─── SUPPLIED MATERIAL

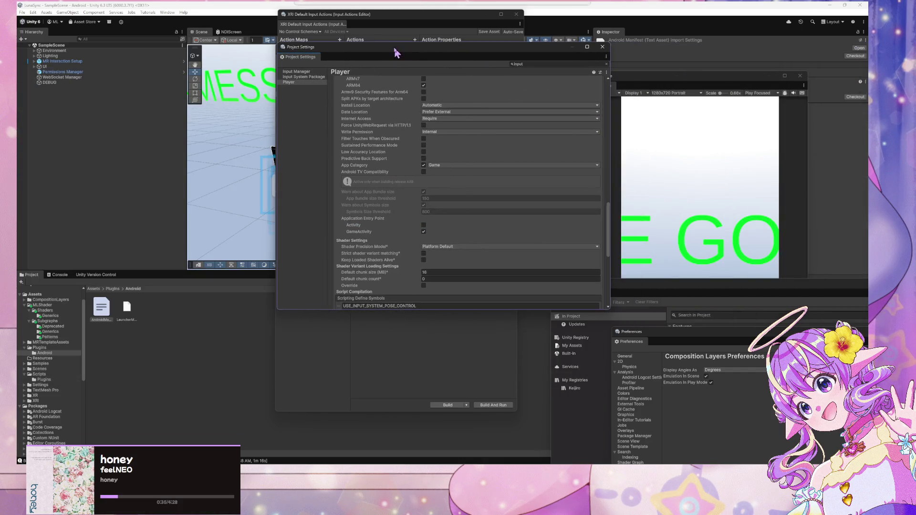
pyautogui.scroll(-5, 591, 256)
pyautogui.click(496, 362)
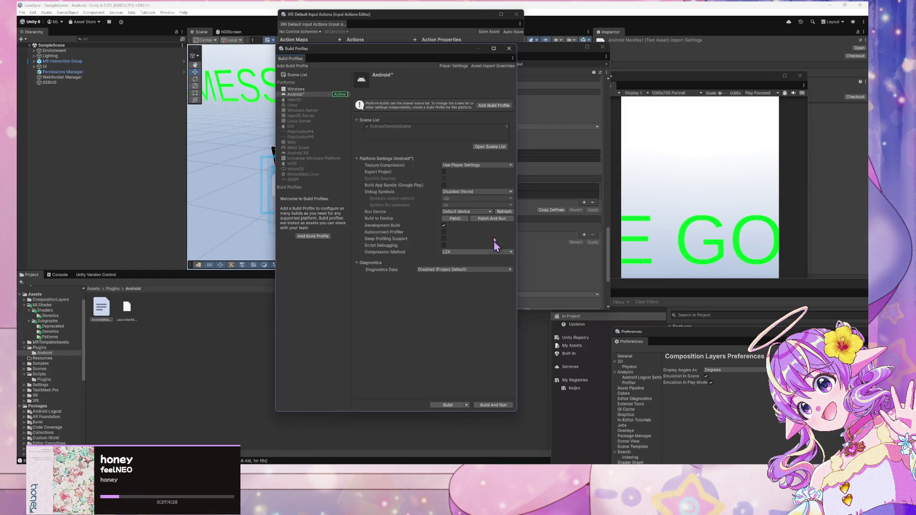
pyautogui.click(497, 218)
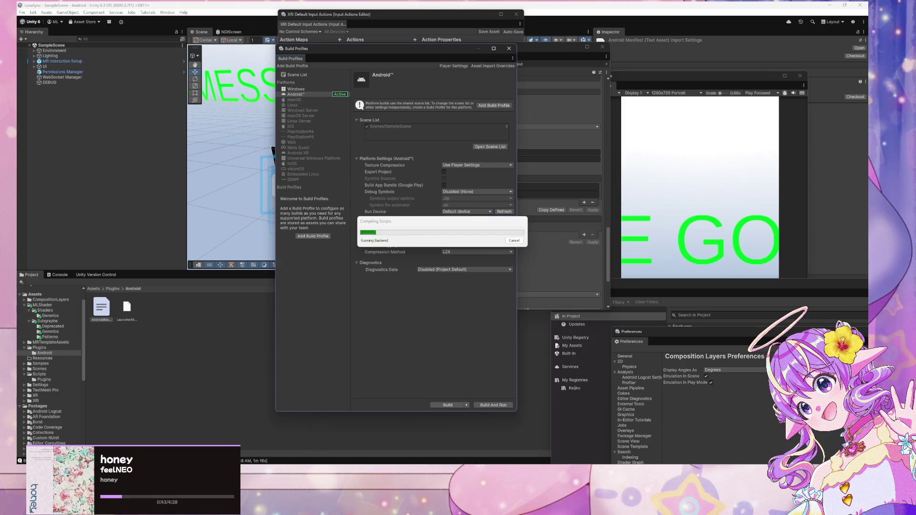
# Wait on the desktop while the Android patch build compiles and deploys to the device
pyautogui.press('super+d')
pyautogui.press('super+d')
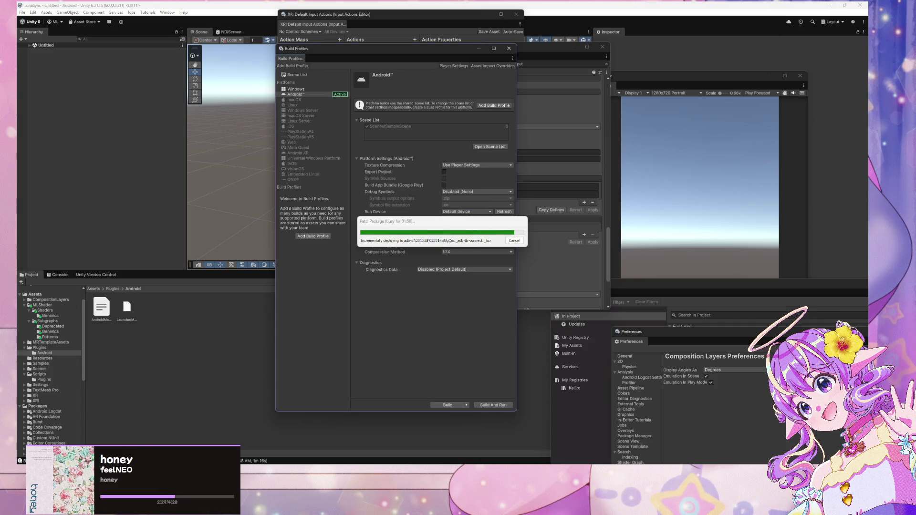
pyautogui.press('super+d')
pyautogui.press('super+d')
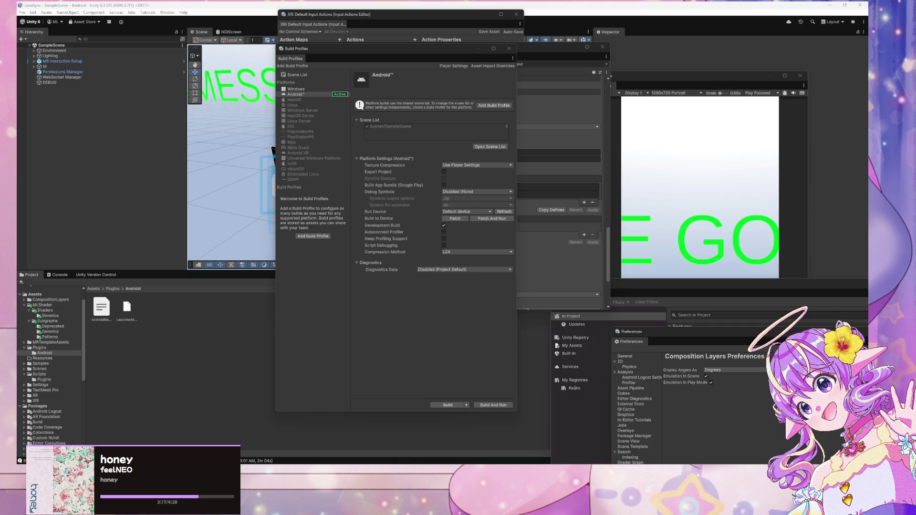
# Restore the browser and search Google for 'does android xr hand tracking work with phone'
pyautogui.moveTo(76, 191); pyautogui.dragTo(86, 236)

──────

→ **WORK TO COMPLETE**: When you reach the line containing "pyautogui.click(496, 362)" in the entries above, please retype it and each line after it through the last one, exactly, without the pictures.

→ **TASK SOLUTION**:
pyautogui.click(496, 362)
pyautogui.click(497, 218)
# Wait on the desktop while the Android patch build compiles and deploys to the device
pyautogui.press('super+d')
pyautogui.press('super+d')
pyautogui.press('super+d')
pyautogui.press('super+d')
# Restore the browser and search Google for 'does android xr hand tracking work with phone'
pyautogui.moveTo(76, 191); pyautogui.dragTo(86, 236)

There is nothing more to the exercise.